The effect of the relative entropy asymmetry is analyzed in the empirical risk minimization with relative entropy regularization (ERM-RER) problem. A novel regularization is introduced, coined Type-II regularization, that allows for solutions to the ERM-RER problem with a support that extends outside the support of the reference measure. The solution to the new ERM-RER Type-II problem is analytically characterized in terms of the Radon-Nikodym derivative of the reference measure with respect to the solution. The analysis of the solution unveils the following properties of relative entropy when it acts as a regularizer in the ERM-RER problem: i) relative entropy forces the support of the Type-II solution to collapse into the support of the reference measure, which introduces a strong inductive bias that dominates the evidence provided by the training data; ii) Type-II regularization is equivalent to classical relative entropy regularization with an appropriate transformation of the empirical risk function. Closed-form expressions of the expected empirical risk as a function of the regularization parameters are provided.

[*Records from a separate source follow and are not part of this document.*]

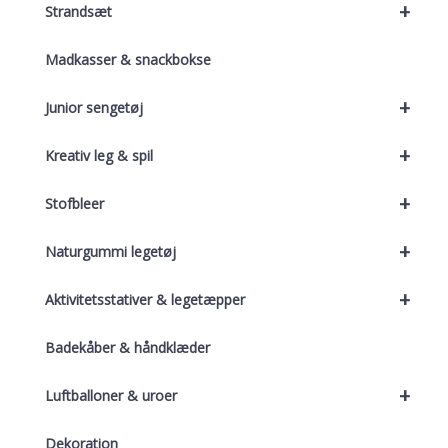
+
Strandsæt
Madkasser & snackbokse
+
Junior sengetøj
+
Kreativ leg & spil
+
Stofbleer
+
Naturgummi legetøj
+
Aktivitetsstativer & legetæpper
Badekåber & håndklæder
+
Luftballoner & uroer
Dekoration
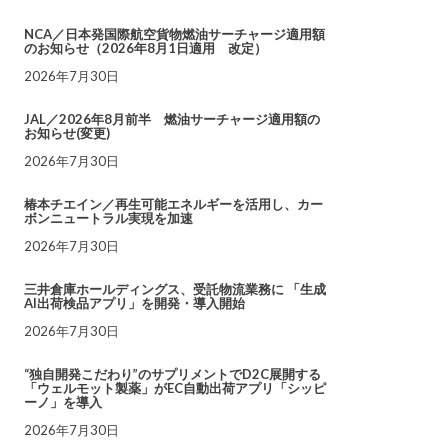
NCA／日本発国際航空貨物燃油サーチャージ適用額
のお知らせ（2026年8月1日適用 改定）
2026年7月30日
JAL／2026年8月前半 燃油サーチャージ適用額の
お知らせ(変更)
2026年7月30日
椿本チエイン／再生可能エネルギーを活用し、カー
ボンニュートラル実現を加速
2026年7月30日
三井倉庫ホールディングス、受託物流業務に 「生成
AI出荷検品アプリ」を開発・導入開始
2026年7月30日
“独自開発こだわり”のサプリメントでD2C展開する
「ウェルモット製薬」がEC自動出荷アプリ「シッピ
ーノ」を導入
2026年7月30日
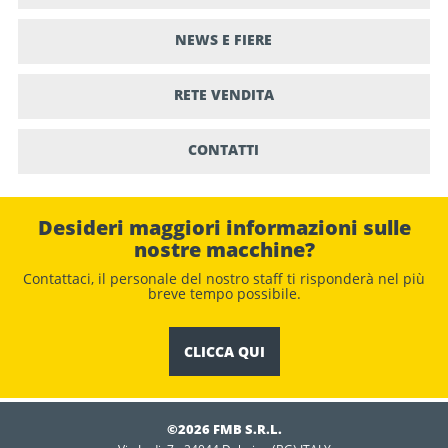
NEWS E FIERE
RETE VENDITA
CONTATTI
Desideri maggiori informazioni sulle
nostre macchine?
Contattaci, il personale del nostro staﬀ ti risponderà nel più
breve tempo possibile.
CLICCA QUI
©2026 FMB S.R.L.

Empirical Risk Minimization with Generalized Relative Entropy Regularization

The empirical risk minimization (ERM) problem with relative entropy regularization (ERM-RER) is investigated under the assumption that the reference measure is a~$\sigma$-finite measure instead of a probability measure. This assumption leads to a generalization of the ERM-RER (g-ERM-RER) problem that allows for a larger degree of flexibility in the incorporation of prior knowledge over the set of models. The solution of the g-ERM-RER problem is shown to be a unique probability measure mutually absolutely continuous with the reference measure and to exhibit a probably-approximately-correct (PAC) guarantee for the ERM problem. For a given dataset, the empirical risk is shown to be a sub-Gaussian random variable when the models are sampled from the solution to the g-ERM-RER problem. Finally, the sensitivity of the expected empirical risk to deviations from the solution of the g-ERM-RER problem is studied. In particular, the expectation of the absolute value of sensitivity is shown to be upper bounded, up to a constant factor, by the square root of the lautum information between the models and the datasets.

Empirical Risk Minimization with Relative Entropy Regularization: Optimality and Sensitivity Analysis

The optimality and sensitivity of the empirical risk minimization problem with relative entropy regularization (ERM-RER) are investigated for the case in which the reference is a sigma-finite measure instead of a probability measure. This generalization allows for a larger degree of flexibility in the incorporation of prior knowledge over the set of models. In this setting, the interplay of the regularization parameter, the reference measure, the risk function, and the empirical risk induced by the solution of the ERM-RER problem is characterized. This characterization yields necessary and sufficient conditions for the existence of a regularization parameter that achieves an arbitrarily small empirical risk with arbitrarily high probability. The sensitivity of the expected empirical risk to deviations from the solution of the ERM-RER problem is studied. The sensitivity is then used to provide upper and lower bounds on the expected empirical risk. Moreover, it is shown that the expectation of the sensitivity is upper bounded, up to a constant factor, by the square root of the lautum information between the models and the datasets.